Any ideas or hints how i could do the Poisson calculations?
My current workaround is extracting the values i need using rapidminer. Export them into an excel file and do the poisson manually with an excel function. Then retrieve those result in an other process. But I could imagine that there's a more handy way to do this.
Thanks.
Kind regards from germany
Answers
Hi Dave,
R and Python are supported in RapidMiner 7.1, not sure what kind of error messages you are getting, please share.
I believe @mschmitz wrote an Poisson Distribution operator for RapidMiner. I would touch base with him.
Hey @Thomas_Ott,
thanks for your reply. I'll contact @mschmitz for further information.
In addition my error:
After Installing R Scripting extension and application reboot i'll get an "incompatible extension" warning.
I'm using RapidMiner 7.1.001 on my:
If need any other information...let me know.
Dave
Ps.: Other extensions work fine.
This is a silly question, but do you have Python and R installed and configured in the Preferences?
Oh, I should have add that info.
Yes, I did.
For example i installed and configured R-3.2.5.
Hi Dave,
what i built quite a while ago is a naive bayes using poisson distribution instead of gaussian distribution. But this was rather to learn how to write an operator .

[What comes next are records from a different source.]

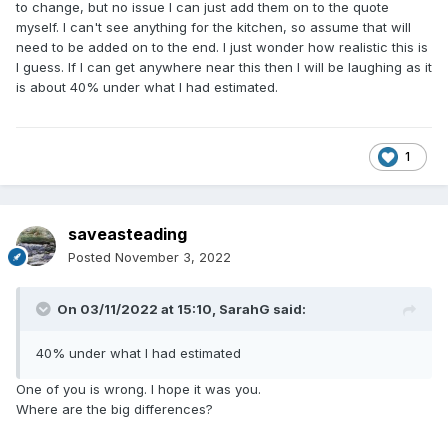
to change, but no issue I can just add them on to the quote
myself. I can't see anything for the kitchen, so assume that will
need to be added on to the end. I just wonder how realistic this is
I guess. If I can get anywhere near this then I will be laughing as it
is about 40% under what I had estimated.
1
saveasteading
Posted
November 3, 2022
On 03/11/2022 at 15:10,
SarahG
said:
40% under what I had estimated
One of you is wrong. I hope it was you.
Where are the big differences?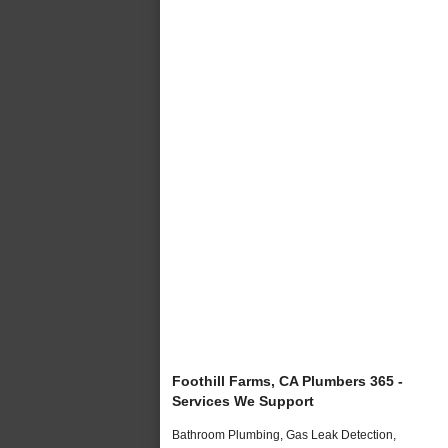
Foothill Farms, CA Plumbers 365 -
Services We Support
Bathroom Plumbing, Gas Leak Detection,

What do you want to do with poisson? Seems like something very easy to built as an operator if you can do some java.
~Martin
Dortmund, Germany
Hey,
what i'm tying to do:
I'm trying to predict the outcomes of soccer matches of the german Bundesliga using a lot of historical data (like Shots on Target, Full Time Goals, ...).
Once calculating the offensive and defensive strength of each team it should be possible to predict results using poisson distribution.
The result should be the probabilty of a score for 0:0, 0:1, 1:0, 1:1 and so on...
For example something like this but using rapidminer instead of excel.
The reason why i'm not just using excel is that i would like to combine mutliple strategies (Poisson, Team Ranking, Text Mining(RSS Feeds),...) and i think
that rapidminer would be perfect to aggregate those data and give me a final result.
Dave,
i think you can do all of that inside RM. You need to calculate the avg(#Leauge) and eval the poisson dist. While Poisson is not included in GenA it should be easily calculateable by copy/pasting the right formula. Since you do not expect values above 10 the there shouldn't be any problem.
Otherwise you can easily use R/Python/Javascript to built the new col. Might be nicer to use Poisson from Scipy or similar.
Please be a bit careful with this article. It does a data science mistake. You take the average of the whole seasnon to calculate the value. Technically you should only take the values until thedate, because you transfer over label information otherwise.
~Martin
Dortmund, Germany